With the Formula E season underway, energy management is a key battlefield between teams. With the powertrains already in the 98% efficiency region, the team best able to manage its energy consumption during a race, and account for unpredictable events such as safety cars, will gain the upper hand. With energy allowance varying from race to race, the ability to adapt strategies on the fly is indispensable.
All teams rely heavily on simulation and modeling for calculating optimum energy consumption; how to go as fast as possible, as efficiently as possible. In addition to the various predictive models each develop in-house, fed by on track data from testing (telemetry is not permitted in races) and rig testing, driver-in-the-loop (DiL) simulation has become an invaluable tool.
Beyond the use of DiL to help drivers learn a track, they are an indispensable input for energy use models, enabling both race and dedicated simulator drivers to run through different lines and race scenarios.
Several teams are already using full-motion DiLs such as Ansible Motion’s Delta S3 (illustrated), and it is not only pre-race weekend that these tools are being employed. It is possible to execute DiL runs over a race weekend, as the trackside team’s understanding of a given circuit develops. This in turn enables a team’s engineers to better refine their real-time models which inform energy strategy, with these models running on both the pitwall and on-car.

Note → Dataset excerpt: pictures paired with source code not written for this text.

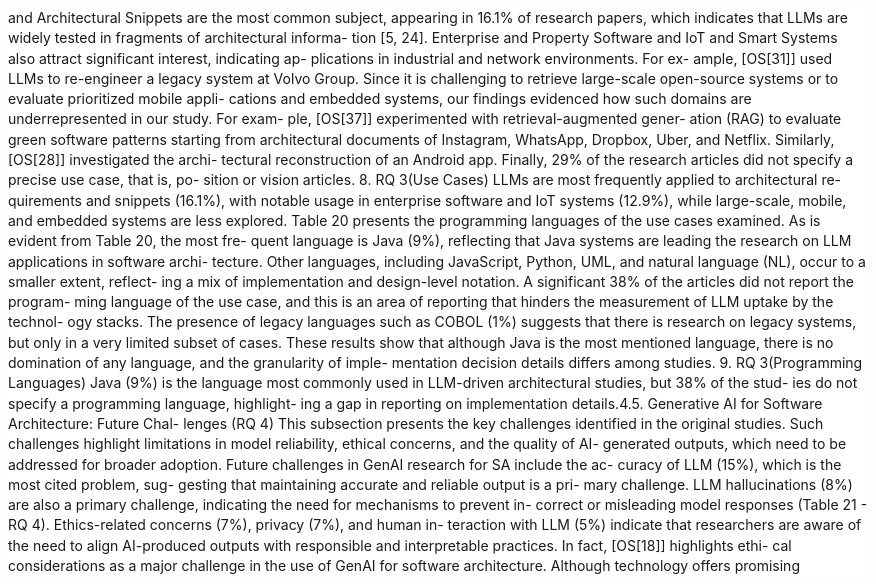 and Architectural Snippets are the most common subject,
appearing in 16.1% of research papers, which indicates that
LLMs are widely tested in fragments of architectural informa-
tion [5, 24]. Enterprise and Property Software and IoT and
Smart Systems also attract significant interest, indicating ap-
plications in industrial and network environments. For ex-
ample, [OS[31]] used LLMs to re-engineer a legacy system at
Volvo Group. Since it is challenging to retrieve large-scale
open-source systems or to evaluate prioritized mobile appli-
cations and embedded systems, our findings evidenced how
such domains are underrepresented in our study. For exam-
ple, [OS[37]] experimented with retrieval-augmented gener-
ation (RAG) to evaluate green software patterns starting from
architectural documents of Instagram, WhatsApp, Dropbox,
Uber, and Netflix. Similarly, [OS[28]] investigated the archi-
tectural reconstruction of an Android app. Finally, 29% of the
research articles did not specify a precise use case, that is, po-
sition or vision articles.
8. RQ 3(Use Cases)
LLMs are most frequently applied to architectural re-
quirements and snippets (16.1%), with notable usage
in enterprise software and IoT systems (12.9%), while
large-scale, mobile, and embedded systems are less
explored.
Table 20 presents the programming languages of the use
cases examined. As is evident from Table 20, the most fre-
quent language is Java (9%), reflecting that Java systems are
leading the research on LLM applications in software archi-
tecture. Other languages, including JavaScript, Python, UML,
and natural language (NL), occur to a smaller extent, reflect-
ing a mix of implementation and design-level notation.
A significant 38% of the articles did not report the program-
ming language of the use case, and this is an area of reporting
that hinders the measurement of LLM uptake by the technol-
ogy stacks. The presence of legacy languages such as COBOL
(1%) suggests that there is research on legacy systems, but
only in a very limited subset of cases. These results show
that although Java is the most mentioned language, there is
no domination of any language, and the granularity of imple-
mentation decision details differs among studies.
9. RQ 3(Programming Languages)
Java (9%) is the language most commonly used in
LLM-driven architectural studies, but 38% of the stud-
ies do not specify a programming language, highlight-
ing a gap in reporting on implementation details.4.5. Generative AI for Software Architecture: Future Chal-
lenges (RQ 4)
This subsection presents the key challenges identified in
the original studies. Such challenges highlight limitations
in model reliability, ethical concerns, and the quality of AI-
generated outputs, which need to be addressed for broader
adoption.
Future challenges in GenAI research for SA include the ac-
curacy of LLM (15%), which is the most cited problem, sug-
gesting that maintaining accurate and reliable output is a pri-
mary challenge. LLM hallucinations (8%) are also a primary
challenge, indicating the need for mechanisms to prevent in-
correct or misleading model responses (Table 21 - RQ 4).
Ethics-related concerns (7%), privacy (7%), and human in-
teraction with LLM (5%) indicate that researchers are aware
of the need to align AI-produced outputs with responsible
and interpretable practices. In fact, [OS[18]] highlights ethi-
cal considerations as a major challenge in the use of GenAI for
software architecture. Although technology offers promising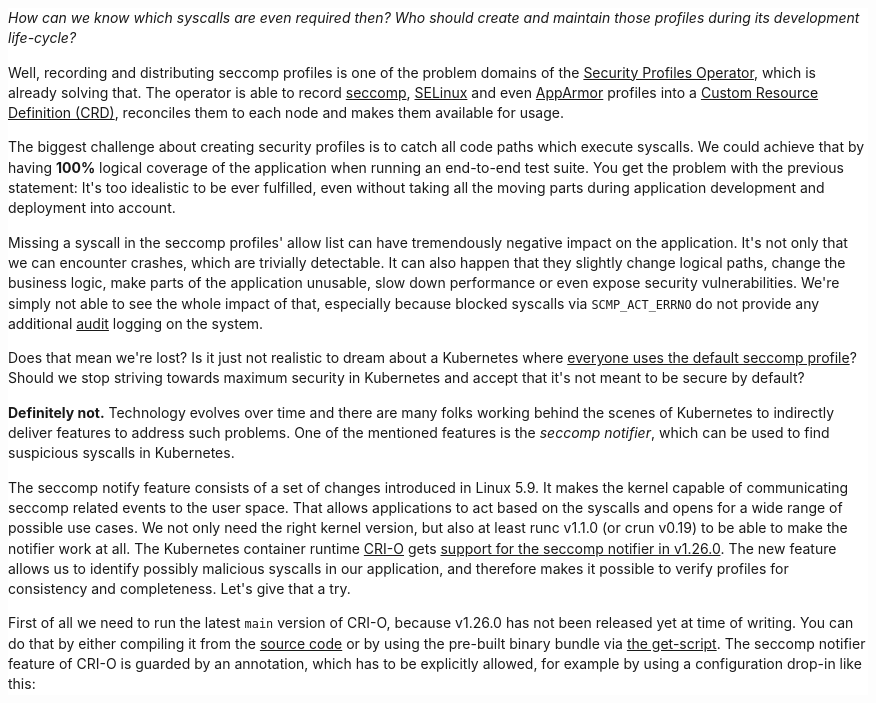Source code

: [oci]: https://opencontainers.org
[runc]: https://github.com/opencontainers/runc
[crun]: https://github.com/containers/crun

_How can we know which syscalls are even required then? Who should create and
maintain those profiles during its development life-cycle?_

Well, recording and distributing seccomp profiles is one of the problem domains
of the [Security Profiles Operator][spo], which is already solving that. The
operator is able to record [seccomp][seccomp], [SELinux][selinux] and even
[AppArmor][apparmor] profiles into a [Custom Resource Definition (CRD)][crd],
reconciles them to each node and makes them available for usage.

[spo]: https://github.com/kubernetes-sigs/security-profiles-operator
[selinux]: https://en.wikipedia.org/wiki/Security-Enhanced_Linux
[apparmor]: https://en.wikipedia.org/wiki/AppArmor
[crd]: https://k8s.io/docs/concepts/extend-kubernetes/api-extension/custom-resources

The biggest challenge about creating security profiles is to catch all code
paths which execute syscalls. We could achieve that by having **100%** logical
coverage of the application when running an end-to-end test suite. You get the
problem with the previous statement: It's too idealistic to be ever fulfilled,
even without taking all the moving parts during application development and
deployment into account.

Missing a syscall in the seccomp profiles' allow list can have tremendously
negative impact on the application. It's not only that we can encounter crashes,
which are trivially detectable. It can also happen that they slightly change
logical paths, change the business logic, make parts of the application
unusable, slow down performance or even expose security vulnerabilities. We're
simply not able to see the whole impact of that, especially because blocked
syscalls via `SCMP_ACT_ERRNO` do not provide any additional [audit][audit]
logging on the system.

[audit]: https://linux.die.net/man/8/auditd

Does that mean we're lost? Is it just not realistic to dream about a Kubernetes
where [everyone uses the default seccomp profile][seccomp-default]? Should we
stop striving towards maximum security in Kubernetes and accept that it's not
meant to be secure by default?

[seccomp-default]: https://github.com/kubernetes/enhancements/issues/2413

**Definitely not.** Technology evolves over time and there are many folks
working behind the scenes of Kubernetes to indirectly deliver features to
address such problems. One of the mentioned features is the _seccomp notifier_,
which can be used to find suspicious syscalls in Kubernetes.

The seccomp notify feature consists of a set of changes introduced in Linux 5.9.
It makes the kernel capable of communicating seccomp related events to the user
space. That allows applications to act based on the syscalls and opens for a
wide range of possible use cases. We not only need the right kernel version,
but also at least runc v1.1.0 (or crun v0.19) to be able to make the notifier
work at all. The Kubernetes container runtime [CRI-O][cri-o] gets [support for
the seccomp notifier in v1.26.0][cri-o-notifier]. The new feature allows us to
identify possibly malicious syscalls in our application, and therefore makes it
possible to verify profiles for consistency and completeness. Let's give that a
try.

[cri-o]: https://cri-o.io
[cri-o-notifier]: https://github.com/cri-o/cri-o/pull/6120

First of all we need to run the latest `main` version of CRI-O, because v1.26.0
has not been released yet at time of writing. You can do that by either
compiling it from the [source code][sources] or by using the pre-built binary
bundle via [the get-script][script]. The seccomp notifier feature of CRI-O is
guarded by an annotation, which has to be explicitly allowed, for example by
using a configuration drop-in like this:


[seccomp]: https://en.wikipedia.org/wiki/Seccomp
[syscalls]: https://en.wikipedia.org/wiki/Syscall
[json]: https://www.json.org
[sources]: https://github.com/cri-o/cri-o/blob/main/install.md#build-and-install-cri-o-from-source
[script]: https://github.com/cri-o/cri-o#installing-cri-o
[local-up]: https://github.com/cri-o/cri-o#running-kubernetes-with-cri-o
[runtime-default]: https://github.com/containers/common/blob/afff1d6/pkg/seccomp/seccomp.json
[nginx]: https://www.nginx.com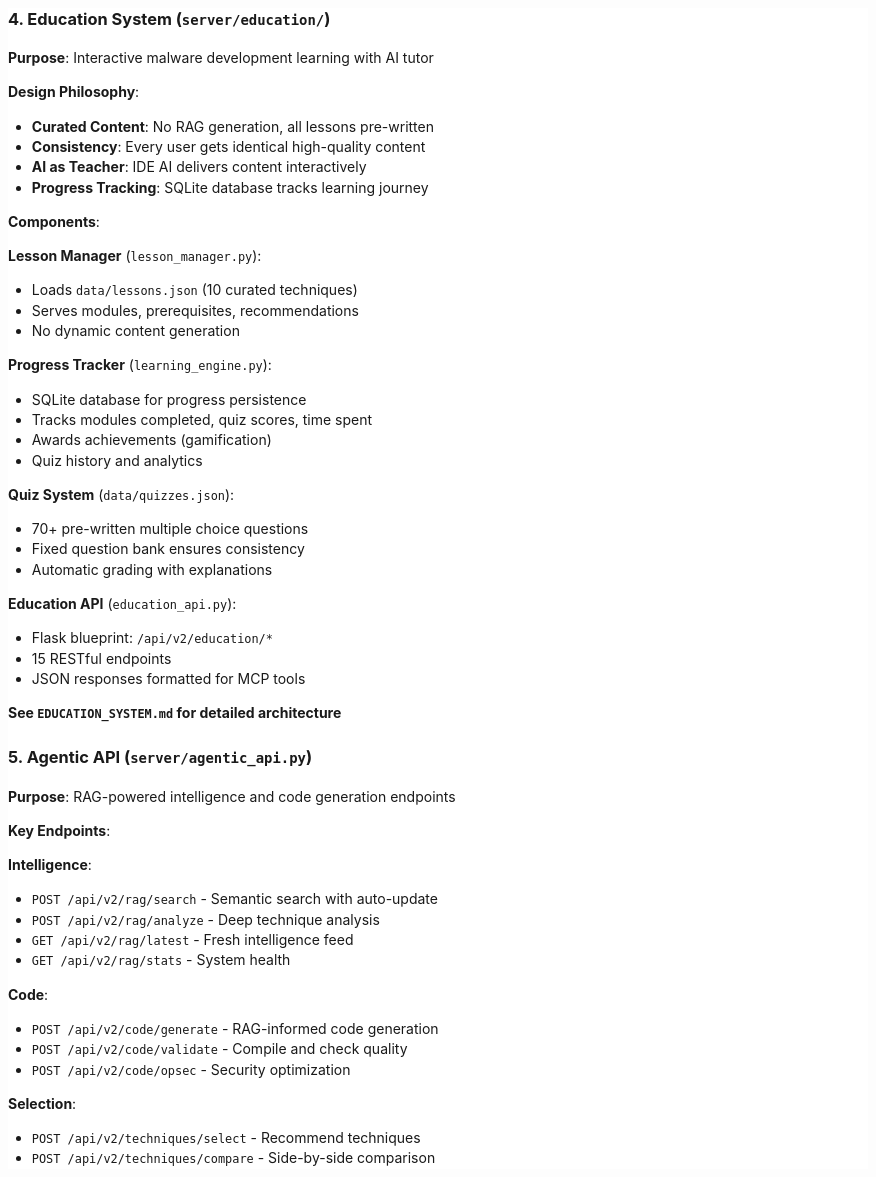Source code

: ### 4. Education System (`server/education/`)

**Purpose**: Interactive malware development learning with AI tutor

**Design Philosophy**:
- **Curated Content**: No RAG generation, all lessons pre-written
- **Consistency**: Every user gets identical high-quality content
- **AI as Teacher**: IDE AI delivers content interactively
- **Progress Tracking**: SQLite database tracks learning journey

**Components**:

**Lesson Manager** (`lesson_manager.py`):
- Loads `data/lessons.json` (10 curated techniques)
- Serves modules, prerequisites, recommendations
- No dynamic content generation

**Progress Tracker** (`learning_engine.py`):
- SQLite database for progress persistence
- Tracks modules completed, quiz scores, time spent
- Awards achievements (gamification)
- Quiz history and analytics

**Quiz System** (`data/quizzes.json`):
- 70+ pre-written multiple choice questions
- Fixed question bank ensures consistency
- Automatic grading with explanations

**Education API** (`education_api.py`):
- Flask blueprint: `/api/v2/education/*`
- 15 RESTful endpoints
- JSON responses formatted for MCP tools

**See `EDUCATION_SYSTEM.md` for detailed architecture**

### 5. Agentic API (`server/agentic_api.py`)

**Purpose**: RAG-powered intelligence and code generation endpoints

**Key Endpoints**:

**Intelligence**:
- `POST /api/v2/rag/search` - Semantic search with auto-update
- `POST /api/v2/rag/analyze` - Deep technique analysis
- `GET /api/v2/rag/latest` - Fresh intelligence feed
- `GET /api/v2/rag/stats` - System health

**Code**:
- `POST /api/v2/code/generate` - RAG-informed code generation
- `POST /api/v2/code/validate` - Compile and check quality
- `POST /api/v2/code/opsec` - Security optimization

**Selection**:
- `POST /api/v2/techniques/select` - Recommend techniques
- `POST /api/v2/techniques/compare` - Side-by-side comparison
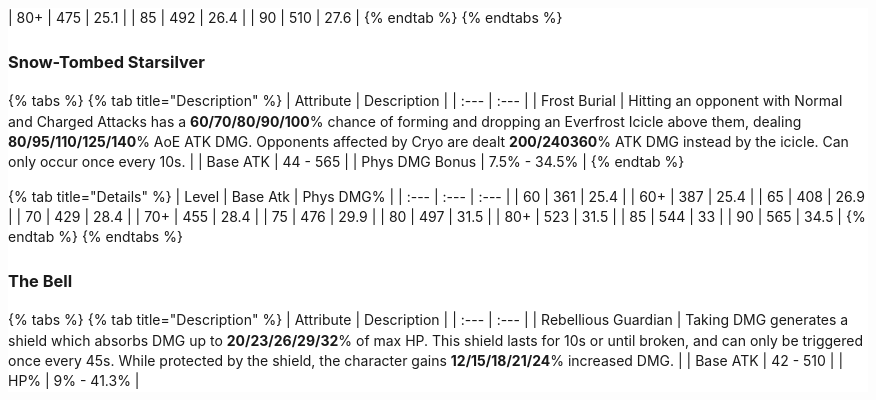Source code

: | 80+ | 475 | 25.1 |
| 85 | 492 | 26.4 |
| 90 | 510 | 27.6 |
{% endtab %}
{% endtabs %}

### Snow-Tombed Starsilver

{% tabs %}
{% tab title="Description" %}
| Attribute | Description |
| :--- | :--- |
| Frost Burial | Hitting an opponent with Normal and Charged Attacks has a **60/70/80/90/100**% chance of forming and dropping an Everfrost Icicle above them, dealing **80/95/110/125/140**% AoE ATK DMG. Opponents affected by Cryo are dealt **200/240360**% ATK DMG instead by the icicle. Can only occur once every 10s. |
| Base ATK | 44 - 565 |
| Phys DMG Bonus | 7.5% - 34.5% |
{% endtab %}

{% tab title="Details" %}
| Level | Base Atk | Phys DMG% |
| :--- | :--- | :--- |
| 60 | 361 | 25.4 |
| 60+ | 387 | 25.4 |
| 65 | 408 | 26.9 |
| 70 | 429 | 28.4 |
| 70+ | 455 | 28.4 |
| 75 | 476 | 29.9 |
| 80 | 497 | 31.5 |
| 80+ | 523 | 31.5 |
| 85 | 544 | 33 |
| 90 | 565 | 34.5 |
{% endtab %}
{% endtabs %}

### The Bell

{% tabs %}
{% tab title="Description" %}
| Attribute | Description |
| :--- | :--- |
| Rebellious Guardian | Taking DMG generates a shield which absorbs DMG up to **20/23/26/29/32**% of max HP. This shield lasts for 10s or until broken, and can only be triggered once every 45s. While protected by the shield, the character gains **12/15/18/21/24**% increased DMG. |
| Base ATK | 42 - 510 |
| HP% | 9% - 41.3% |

Full motion simulators provide a significant step up in capability compared to static sims, creating higher fidelity inputs for the aforementioned models. In the case of the Delta S3, it is capable of accurately reproducing the FE environment, thanks to a 360° 48K wrap-around screen, yaw capability, 16m2 or beyond of motion space and fully integrated Formula E cockpit environments. “Of particular interest to the drivers seeking ultra-low latency immersion is the Delta S3’s ability to replicate highly dynamic maneuvers in real time and the nuances of the sensitive inputs that characterize the category’s chassis,” notes Ansible Motion’s technical director, Kia Cammaerts.
The driver is just one element of this equation, and it is vital that any DiL provides seamless connection for a team’s hardware and software. Hence Ansible ensuring that sufficient configurable inputs and outputs are available to accommodate onboard ECUs for hardware- and software-in-the-loop testing, with eight CANbus networks available. This, suggests Cammaerts, is an essential ingredient that makes validation of torque maps and the electro-mechanical driver controls possible in the simulation environment.
The result is that, with the right test rigs available, a team can run a car through a full race distance with the driver providing inputs that drive the car on a full-chassis dyno. This not only gets as close as possible to running on track from an energy use perspective, but also enables accurate assessment of vital thermal management systems and strategies. Afterall, the last thing a driver needs is to run into the thermal limits of the battery before full race distance.
Of course, any DiL also requires accurate track data to realize its full potential as an engineering tool and this is where AB Dynamics, which recently acquired Ansible Motion, comes in to play alongside sister company rFpro, which creates the visual environment. In some cases, a track maybe resurfaced just prior to an event, needing a track scan to be taken during the race weekend, something AB Dynamics has extensive experience of. Cammaerts suggests that by having a joined-up toolchain, DiL, scanning capabilities and simulation environment, track changes can be integrated into the DiL model in as little as 30 minutes. “The human-vehicle interaction, whether that’s trackside or back at base, is the cornerstone of performance optimization and we see this as a real differentiator in electric racing categories,” he says.